About this exercise:
Only an exact repetition is needed: the lines from the start of the listing below through the line that contains "about a scheduling</span></span>", pictures omitted.

◇ ◇ ◇ ◇ ◇

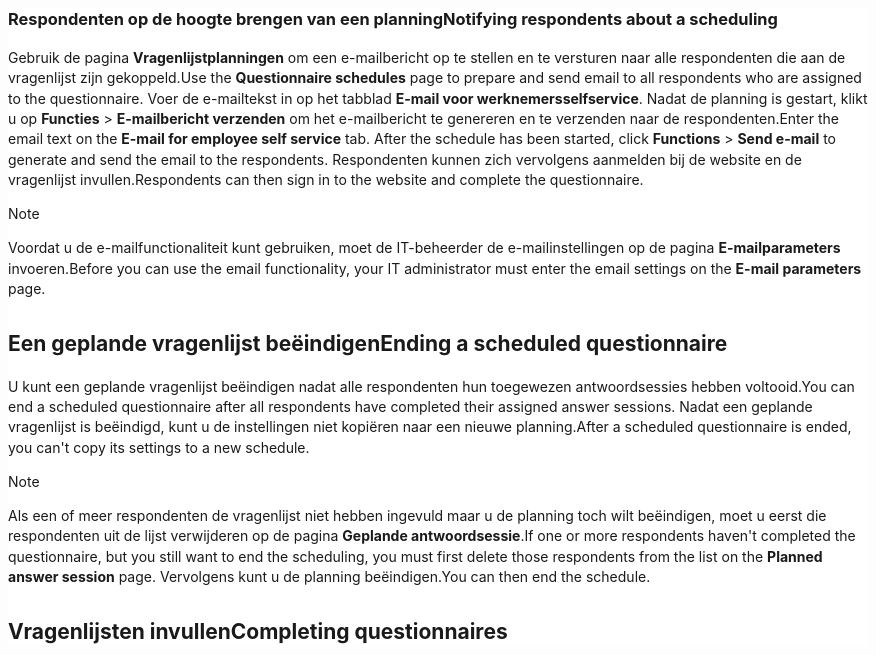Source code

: ### <a name="notifying-respondents-about-a-scheduling"></a><span data-ttu-id="4d2ae-172">Respondenten op de hoogte brengen van een planning</span><span class="sxs-lookup"><span data-stu-id="4d2ae-172">Notifying respondents about a scheduling</span></span>

<span data-ttu-id="4d2ae-173">Gebruik de pagina **Vragenlijstplanningen** om een e-mailbericht op te stellen en te versturen naar alle respondenten die aan de vragenlijst zijn gekoppeld.</span><span class="sxs-lookup"><span data-stu-id="4d2ae-173">Use the **Questionnaire schedules** page to prepare and send email to all respondents who are assigned to the questionnaire.</span></span> <span data-ttu-id="4d2ae-174">Voer de e-mailtekst in op het tabblad **E-mail voor werknemersselfservice**. Nadat de planning is gestart, klikt u op **Functies** &gt; **E-mailbericht verzenden** om het e-mailbericht te genereren en te verzenden naar de respondenten.</span><span class="sxs-lookup"><span data-stu-id="4d2ae-174">Enter the email text on the **E-mail for employee self service** tab. After the schedule has been started, click **Functions** &gt; **Send e-mail** to generate and send the email to the respondents.</span></span> <span data-ttu-id="4d2ae-175">Respondenten kunnen zich vervolgens aanmelden bij de website en de vragenlijst invullen.</span><span class="sxs-lookup"><span data-stu-id="4d2ae-175">Respondents can then sign in to the website and complete the questionnaire.</span></span> 

> [!NOTE]
> <span data-ttu-id="4d2ae-176">Voordat u de e-mailfunctionaliteit kunt gebruiken, moet de IT-beheerder de e-mailinstellingen op de pagina **E-mailparameters** invoeren.</span><span class="sxs-lookup"><span data-stu-id="4d2ae-176">Before you can use the email functionality, your IT administrator must enter the email settings on the **E-mail parameters** page.</span></span>

## <a name="ending-a-scheduled-questionnaire"></a><span data-ttu-id="4d2ae-177">Een geplande vragenlijst beëindigen</span><span class="sxs-lookup"><span data-stu-id="4d2ae-177">Ending a scheduled questionnaire</span></span>

<span data-ttu-id="4d2ae-178">U kunt een geplande vragenlijst beëindigen nadat alle respondenten hun toegewezen antwoordsessies hebben voltooid.</span><span class="sxs-lookup"><span data-stu-id="4d2ae-178">You can end a scheduled questionnaire after all respondents have completed their assigned answer sessions.</span></span> <span data-ttu-id="4d2ae-179">Nadat een geplande vragenlijst is beëindigd, kunt u de instellingen niet kopiëren naar een nieuwe planning.</span><span class="sxs-lookup"><span data-stu-id="4d2ae-179">After a scheduled questionnaire is ended, you can't copy its settings to a new schedule.</span></span> 

> [!NOTE]
>   <span data-ttu-id="4d2ae-180">Als een of meer respondenten de vragenlijst niet hebben ingevuld maar u de planning toch wilt beëindigen, moet u eerst die respondenten uit de lijst verwijderen op de pagina **Geplande antwoordsessie**.</span><span class="sxs-lookup"><span data-stu-id="4d2ae-180">If one or more respondents haven't completed the questionnaire, but you still want to end the scheduling, you must first delete those respondents from the list on the **Planned answer session** page.</span></span> <span data-ttu-id="4d2ae-181">Vervolgens kunt u de planning beëindigen.</span><span class="sxs-lookup"><span data-stu-id="4d2ae-181">You can then end the schedule.</span></span>

## <a name="completing-questionnaires"></a><span data-ttu-id="4d2ae-182">Vragenlijsten invullen</span><span class="sxs-lookup"><span data-stu-id="4d2ae-182">Completing questionnaires</span></span>
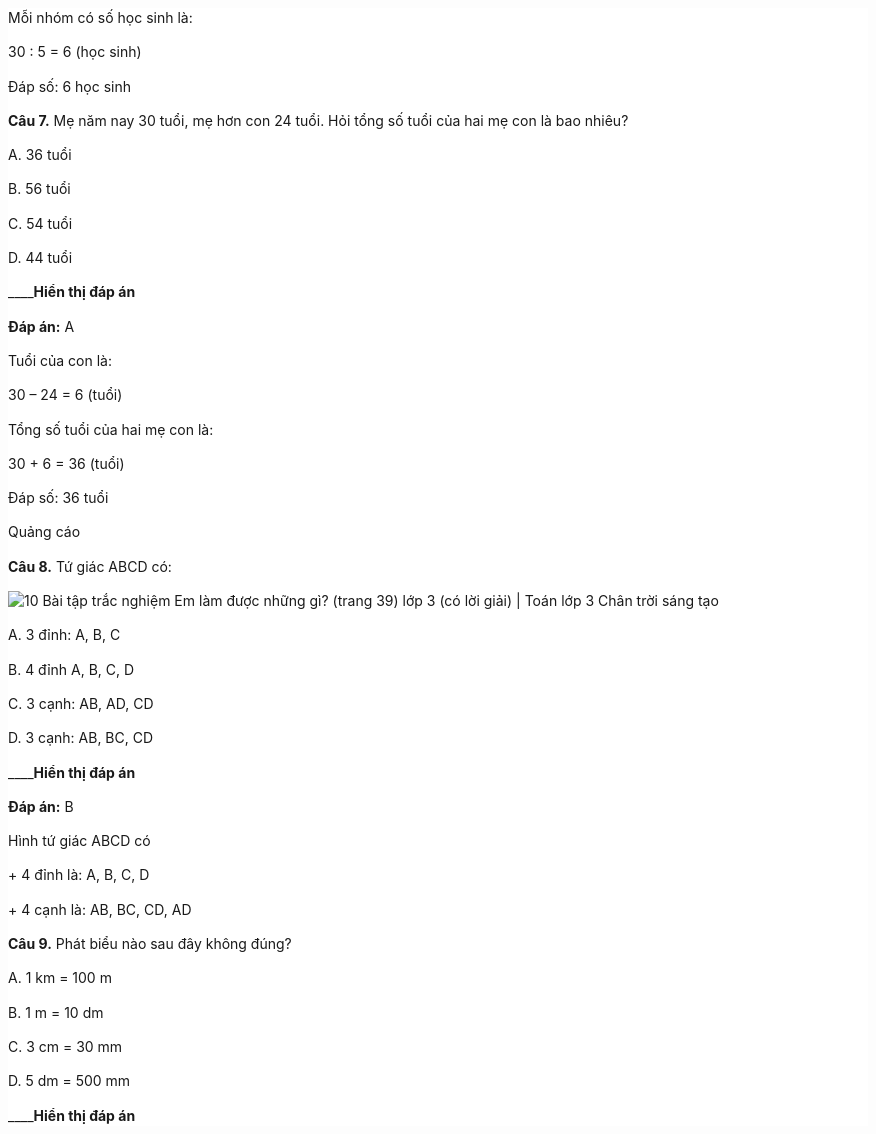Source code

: Mỗi nhóm có số học sinh là:

30 : 5 = 6 (học sinh)

Đáp số: 6 học sinh

**Câu 7.** Mẹ năm nay 30 tuổi, mẹ hơn con 24 tuổi. Hỏi tổng số tuổi của hai mẹ con là bao nhiêu?

A. 36 tuổi

B. 56 tuổi

C. 54 tuổi

D. 44 tuổi

____**Hiển thị đáp án**

**Đáp án:** A

Tuổi của con là:

30 – 24 = 6 (tuổi)

Tổng số tuổi của hai mẹ con là:

30 + 6 = 36 (tuổi)

Đáp số: 36 tuổi

Quảng cáo

**Câu 8.** Tứ giác ABCD có:

![10 Bài tập trắc nghiệm Em làm được những gì? \(trang 39\) lớp 3 \(có lời giải\) | Toán lớp 3 Chân trời sáng tạo](https://vietjack.com/toan-3-ct/images/trac-nghiem-em-lam-duoc-nhung-gi-2-243928.PNG)

A. 3 đỉnh: A, B, C

B. 4 đỉnh A, B, C, D

C. 3 cạnh: AB, AD, CD

D. 3 cạnh: AB, BC, CD

____**Hiển thị đáp án**

**Đáp án:** B

Hình tứ giác ABCD có 

\+ 4 đỉnh là: A, B, C, D

\+ 4 cạnh là: AB, BC, CD, AD

**Câu 9.** Phát biểu nào sau đây không đúng?

A. 1 km = 100 m

B. 1 m = 10 dm

C. 3 cm = 30 mm

D. 5 dm = 500 mm

____**Hiển thị đáp án**
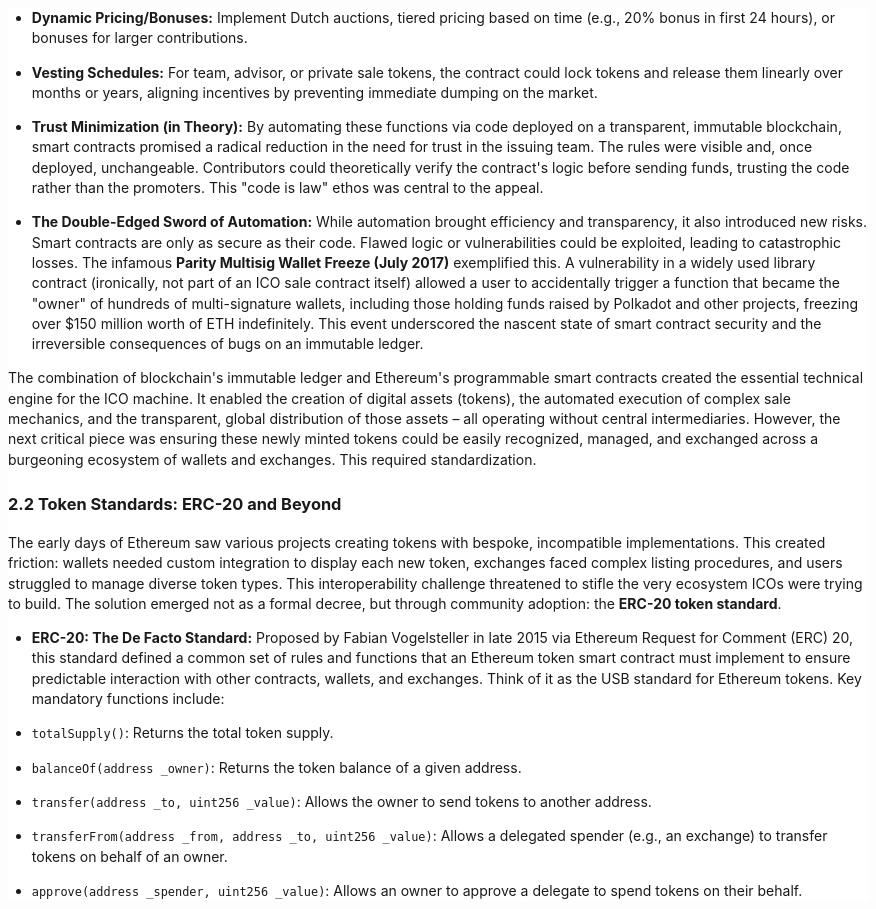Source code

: *   **Dynamic Pricing/Bonuses:** Implement Dutch auctions, tiered pricing based on time (e.g., 20% bonus in first 24 hours), or bonuses for larger contributions.

*   **Vesting Schedules:** For team, advisor, or private sale tokens, the contract could lock tokens and release them linearly over months or years, aligning incentives by preventing immediate dumping on the market.

*   **Trust Minimization (in Theory):** By automating these functions via code deployed on a transparent, immutable blockchain, smart contracts promised a radical reduction in the need for trust in the issuing team. The rules were visible and, once deployed, unchangeable. Contributors could theoretically verify the contract's logic before sending funds, trusting the code rather than the promoters. This "code is law" ethos was central to the appeal.

*   **The Double-Edged Sword of Automation:** While automation brought efficiency and transparency, it also introduced new risks. Smart contracts are only as secure as their code. Flawed logic or vulnerabilities could be exploited, leading to catastrophic losses. The infamous **Parity Multisig Wallet Freeze (July 2017)** exemplified this. A vulnerability in a widely used library contract (ironically, not part of an ICO sale contract itself) allowed a user to accidentally trigger a function that became the "owner" of hundreds of multi-signature wallets, including those holding funds raised by Polkadot and other projects, freezing over $150 million worth of ETH indefinitely. This event underscored the nascent state of smart contract security and the irreversible consequences of bugs on an immutable ledger.

The combination of blockchain's immutable ledger and Ethereum's programmable smart contracts created the essential technical engine for the ICO machine. It enabled the creation of digital assets (tokens), the automated execution of complex sale mechanics, and the transparent, global distribution of those assets – all operating without central intermediaries. However, the next critical piece was ensuring these newly minted tokens could be easily recognized, managed, and exchanged across a burgeoning ecosystem of wallets and exchanges. This required standardization.

### 2.2 Token Standards: ERC-20 and Beyond

The early days of Ethereum saw various projects creating tokens with bespoke, incompatible implementations. This created friction: wallets needed custom integration to display each new token, exchanges faced complex listing procedures, and users struggled to manage diverse token types. This interoperability challenge threatened to stifle the very ecosystem ICOs were trying to build. The solution emerged not as a formal decree, but through community adoption: the **ERC-20 token standard**.

*   **ERC-20: The De Facto Standard:** Proposed by Fabian Vogelsteller in late 2015 via Ethereum Request for Comment (ERC) 20, this standard defined a common set of rules and functions that an Ethereum token smart contract must implement to ensure predictable interaction with other contracts, wallets, and exchanges. Think of it as the USB standard for Ethereum tokens. Key mandatory functions include:

*   `totalSupply()`: Returns the total token supply.

*   `balanceOf(address _owner)`: Returns the token balance of a given address.

*   `transfer(address _to, uint256 _value)`: Allows the owner to send tokens to another address.

*   `transferFrom(address _from, address _to, uint256 _value)`: Allows a delegated spender (e.g., an exchange) to transfer tokens on behalf of an owner.

*   `approve(address _spender, uint256 _value)`: Allows an owner to approve a delegate to spend tokens on their behalf.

◇ ◇ ◇ ◇ ◇

Task response:
Source code

: ### <a name="notifying-respondents-about-a-scheduling"></a><span data-ttu-id="4d2ae-172">Respondenten op de hoogte brengen van een planning</span><span class="sxs-lookup"><span data-stu-id="4d2ae-172">Notifying respondents about a scheduling</span></span>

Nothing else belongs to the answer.